Наташка полночи проревела, уткнувшись в плечо Димке. Она не знала, что было ещё не поздно… И это хорошо, что не знала…
…Вера не успела даже натянуть ватные штаны, когда прямо перед ней выскочил немец, и сразу прицелился ей в лицо. Но опустил ствол и заржал во всю пасть, обнажив желтые, прокуренные зубы:
— Дитрих! Тут баба русская ссыт!
— Хватай ее!
А потом началась пальба.
— Наташка, беги! — завизжала она, но тут же была сбита ударом кулака в лицо и потеряла сознание.
А пришла в себя на полу в какой-то избе. От пинка под ребра:
— Приехали, большевистская шлюха! — над ней, склонившись, стоял тот самый немец с лошадиными зубами. — Не люблю трахать бесчувственных девок. Надеюсь, ты горячая кобылка? Не разочаруешь нас?
Ответом ему был гогот других солдат.
Немец подхватил ее и поставил, привалил к стене. А потом достал нож.
— Юрген, не режь ее! Я мертвых баб не люблю! — крикнул кто-то из немцев.
— Заткнись, Дитрих! Я знаю, что делаю!
А потом стал срезать с нее одежду. Она дернулась было, но получила крепкую пощечину
Она закрыла глаза, тихо сходя с ума от неизбежного кошмара…
— Как капуста! Смотри, сколько одежды! — засмеялся кто-то.
— Вот черт! Она вшивая! — отшатнулся сдиравший с нее белье немец.
— А мы ее помоем, Юрген!
С девчонки стащили остатки белья и потащили ее на улицу. Голую. Прикрывавшую себя только руками. Почему-то ей не плакалось и было тепло. Как тогда, в прошлом мае, когда она целовалась с Юркой, под только расцветшей сиренью, мама тогда ругалась до полночи, а она ведь только целовалась и ни-ни…
Ведро ледяной воды обожгло нежную девичью кожу. Потом ещё одно. И ещё. Со всех сторон. Но она все равно не плакала. Глаза ее смерзлись, как и сердце.
…- Юр, ты меня правда любишь?
— Правда! Вот сдам экзамены, пойдем к председателю — пусть расписывает!
— Может подождем до октября? Урожай соберем…
— Быстрее хочу…
— Торопыга ты мой…
…- Мой ее тщательнее, Юрген! Я не хочу от нее тиф подхватить!
Окатив ещё одним ведром ледяной, только что из колодца, воды немец удовлетворенно сказал:
— Ну вот, теперь она арийские тела не осквернит! Замерзла? Холодно? — пнул он ее по ноге.
Вера не ответила. Только упала на колени от удара.
— Какая торопливая! Потерпи! — немец схватил ее за волосы и потащил за собой в избу. Она больно ударилась лицом о дверной косяк. Но чувствовала не боль…

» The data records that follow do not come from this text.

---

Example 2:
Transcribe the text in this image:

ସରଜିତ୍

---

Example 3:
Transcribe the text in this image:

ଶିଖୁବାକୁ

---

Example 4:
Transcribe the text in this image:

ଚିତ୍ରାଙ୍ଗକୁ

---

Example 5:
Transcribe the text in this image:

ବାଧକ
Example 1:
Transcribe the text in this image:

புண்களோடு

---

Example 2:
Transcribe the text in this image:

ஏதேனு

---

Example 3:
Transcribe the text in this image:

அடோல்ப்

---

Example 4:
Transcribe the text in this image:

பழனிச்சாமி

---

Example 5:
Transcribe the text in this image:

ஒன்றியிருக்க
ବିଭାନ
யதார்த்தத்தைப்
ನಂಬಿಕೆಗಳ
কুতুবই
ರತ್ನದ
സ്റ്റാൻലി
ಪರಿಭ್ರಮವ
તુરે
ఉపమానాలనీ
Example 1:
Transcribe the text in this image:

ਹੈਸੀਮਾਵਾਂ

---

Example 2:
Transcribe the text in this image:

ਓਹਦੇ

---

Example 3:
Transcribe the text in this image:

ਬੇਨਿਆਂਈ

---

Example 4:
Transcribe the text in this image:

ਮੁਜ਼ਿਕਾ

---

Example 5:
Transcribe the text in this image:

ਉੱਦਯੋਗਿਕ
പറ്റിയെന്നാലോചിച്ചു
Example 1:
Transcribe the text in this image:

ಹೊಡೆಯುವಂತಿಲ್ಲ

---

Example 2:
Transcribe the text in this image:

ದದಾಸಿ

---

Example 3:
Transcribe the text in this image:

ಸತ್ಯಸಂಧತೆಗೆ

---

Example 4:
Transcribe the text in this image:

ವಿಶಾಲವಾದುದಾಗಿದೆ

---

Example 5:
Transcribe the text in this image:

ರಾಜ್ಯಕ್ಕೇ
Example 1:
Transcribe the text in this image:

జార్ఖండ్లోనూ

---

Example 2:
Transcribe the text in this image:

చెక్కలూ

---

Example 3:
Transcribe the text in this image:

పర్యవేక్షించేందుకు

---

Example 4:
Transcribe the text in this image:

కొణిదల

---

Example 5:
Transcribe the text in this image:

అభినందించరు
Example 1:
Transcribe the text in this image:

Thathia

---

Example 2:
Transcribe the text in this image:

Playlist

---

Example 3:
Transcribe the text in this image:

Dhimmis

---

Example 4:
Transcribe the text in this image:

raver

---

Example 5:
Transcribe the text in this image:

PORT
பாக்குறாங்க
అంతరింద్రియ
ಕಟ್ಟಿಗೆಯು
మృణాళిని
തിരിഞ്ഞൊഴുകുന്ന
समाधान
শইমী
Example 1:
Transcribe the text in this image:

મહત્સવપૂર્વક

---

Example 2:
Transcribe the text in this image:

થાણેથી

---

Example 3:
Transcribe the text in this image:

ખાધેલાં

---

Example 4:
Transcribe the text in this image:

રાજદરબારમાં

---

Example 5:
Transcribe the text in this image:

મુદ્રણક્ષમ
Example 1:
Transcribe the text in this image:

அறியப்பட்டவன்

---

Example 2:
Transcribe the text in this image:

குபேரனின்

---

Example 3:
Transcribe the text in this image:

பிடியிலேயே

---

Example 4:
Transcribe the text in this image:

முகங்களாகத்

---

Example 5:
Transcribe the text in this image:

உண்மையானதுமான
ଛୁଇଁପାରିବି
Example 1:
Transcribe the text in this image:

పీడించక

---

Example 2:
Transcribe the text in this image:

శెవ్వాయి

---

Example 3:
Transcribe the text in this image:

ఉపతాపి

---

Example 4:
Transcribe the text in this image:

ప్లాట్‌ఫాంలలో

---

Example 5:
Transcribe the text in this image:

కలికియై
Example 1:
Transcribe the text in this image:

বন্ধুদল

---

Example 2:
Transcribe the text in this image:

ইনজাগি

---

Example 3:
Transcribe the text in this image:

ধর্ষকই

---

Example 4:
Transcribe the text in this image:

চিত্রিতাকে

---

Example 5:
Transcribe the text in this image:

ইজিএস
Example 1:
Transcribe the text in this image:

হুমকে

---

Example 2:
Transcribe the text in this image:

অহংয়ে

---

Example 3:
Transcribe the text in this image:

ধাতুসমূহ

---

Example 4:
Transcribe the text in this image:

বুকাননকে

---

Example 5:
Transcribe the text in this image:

…Боли не было. Было так сладко, так счастливо, что… что слезы текли сами собой. Юрка, сильно испугавшись, утешал ее, гладил по мокрым щекам, целовал, шептал всякие глупости. Самая нежная ночь в году, самая короткая. Самая сумасшедшая. Русские женщины — самые целомудренные в мире. Слишком короткие ночи летом. Слишком холодные — зимой. Но только не сегодня, только не сегодня.

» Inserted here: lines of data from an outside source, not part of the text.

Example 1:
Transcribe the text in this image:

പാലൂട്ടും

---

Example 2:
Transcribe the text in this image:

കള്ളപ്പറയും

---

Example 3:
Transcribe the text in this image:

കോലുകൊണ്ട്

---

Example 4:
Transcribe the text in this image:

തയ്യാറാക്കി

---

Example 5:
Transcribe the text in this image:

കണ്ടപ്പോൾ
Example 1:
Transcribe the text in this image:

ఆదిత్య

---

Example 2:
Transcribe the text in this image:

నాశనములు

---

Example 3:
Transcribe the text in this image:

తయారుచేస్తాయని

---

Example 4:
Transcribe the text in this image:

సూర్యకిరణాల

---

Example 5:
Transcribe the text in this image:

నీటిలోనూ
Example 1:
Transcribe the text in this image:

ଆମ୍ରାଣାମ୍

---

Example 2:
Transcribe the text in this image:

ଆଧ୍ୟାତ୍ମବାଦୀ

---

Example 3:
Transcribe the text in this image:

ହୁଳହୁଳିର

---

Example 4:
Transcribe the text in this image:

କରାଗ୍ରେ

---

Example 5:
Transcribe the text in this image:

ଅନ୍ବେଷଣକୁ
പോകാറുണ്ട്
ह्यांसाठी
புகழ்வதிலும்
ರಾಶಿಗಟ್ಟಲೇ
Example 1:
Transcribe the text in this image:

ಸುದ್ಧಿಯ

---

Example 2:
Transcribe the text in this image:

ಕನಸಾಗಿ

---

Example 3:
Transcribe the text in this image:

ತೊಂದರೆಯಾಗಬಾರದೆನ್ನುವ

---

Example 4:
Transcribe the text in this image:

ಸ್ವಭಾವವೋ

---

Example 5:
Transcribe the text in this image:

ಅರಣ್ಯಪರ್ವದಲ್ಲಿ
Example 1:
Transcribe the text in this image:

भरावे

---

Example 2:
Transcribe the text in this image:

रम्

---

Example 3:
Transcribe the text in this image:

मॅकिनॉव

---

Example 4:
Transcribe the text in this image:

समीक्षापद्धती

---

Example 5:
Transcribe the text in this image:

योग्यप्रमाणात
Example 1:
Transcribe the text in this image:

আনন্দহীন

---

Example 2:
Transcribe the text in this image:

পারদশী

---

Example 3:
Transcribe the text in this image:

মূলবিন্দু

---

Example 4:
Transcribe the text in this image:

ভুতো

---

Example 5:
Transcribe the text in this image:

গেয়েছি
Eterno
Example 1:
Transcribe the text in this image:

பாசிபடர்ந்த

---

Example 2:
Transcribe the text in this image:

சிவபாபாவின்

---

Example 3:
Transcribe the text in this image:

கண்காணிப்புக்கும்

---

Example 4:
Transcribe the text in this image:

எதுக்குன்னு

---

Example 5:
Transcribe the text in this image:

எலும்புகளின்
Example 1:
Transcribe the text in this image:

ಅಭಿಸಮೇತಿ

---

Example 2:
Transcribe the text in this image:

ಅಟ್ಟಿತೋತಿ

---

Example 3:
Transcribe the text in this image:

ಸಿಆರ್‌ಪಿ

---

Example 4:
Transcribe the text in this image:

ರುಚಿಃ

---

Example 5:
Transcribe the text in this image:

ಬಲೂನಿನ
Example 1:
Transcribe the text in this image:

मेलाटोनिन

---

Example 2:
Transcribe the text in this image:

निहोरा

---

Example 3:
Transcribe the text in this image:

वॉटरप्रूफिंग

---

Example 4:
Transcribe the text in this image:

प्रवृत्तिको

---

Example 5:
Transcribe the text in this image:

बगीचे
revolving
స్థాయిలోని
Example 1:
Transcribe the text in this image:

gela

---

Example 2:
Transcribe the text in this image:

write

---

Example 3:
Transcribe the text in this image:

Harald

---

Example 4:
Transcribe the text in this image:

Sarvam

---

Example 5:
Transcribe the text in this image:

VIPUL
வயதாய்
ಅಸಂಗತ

— Хороший мой, иди ко мне…
— Иди сюда, шлюха! — немец нагнул ее, навалив голой грудью на стол, залязгав пряжками за спиной. Потом навалился телом, прижав к клеенчатой скатерти. Она услышала табачное, зловонное дыхание, открыла глаза и… Увидела брошенный кем-то тесак, с налипшими на него кусочками тушёнки. Свиной? Говяжей? Она схватила этот тесак и молча ударила себя в низ живота, пробив самую нежную свою плоть. Тесак пробил ее и воткнулся в самое вонючее немецкое место.
Убивали ее долго. Сначала просто пинали, потом вытащили на мороз, отрезали тем же тесаком груди, завернули руки за спину и так подвесили. Потом…
А она улыбалась беззубым ртом.
Она вернулась в ту ночь — с двадцать второго на двадцать третье июня. Мама утром не ругалась, когда Вера провожала Юрку на фронт. Мама плакала. Как плакала и в октябре, когда Вера ушла добровольцем. Говорила, что у войны не женское лицо.
Мама была права.
У войны не женское лицо. У нее вообще нет лица.
У войны страшная, кровавая, жестокая харя.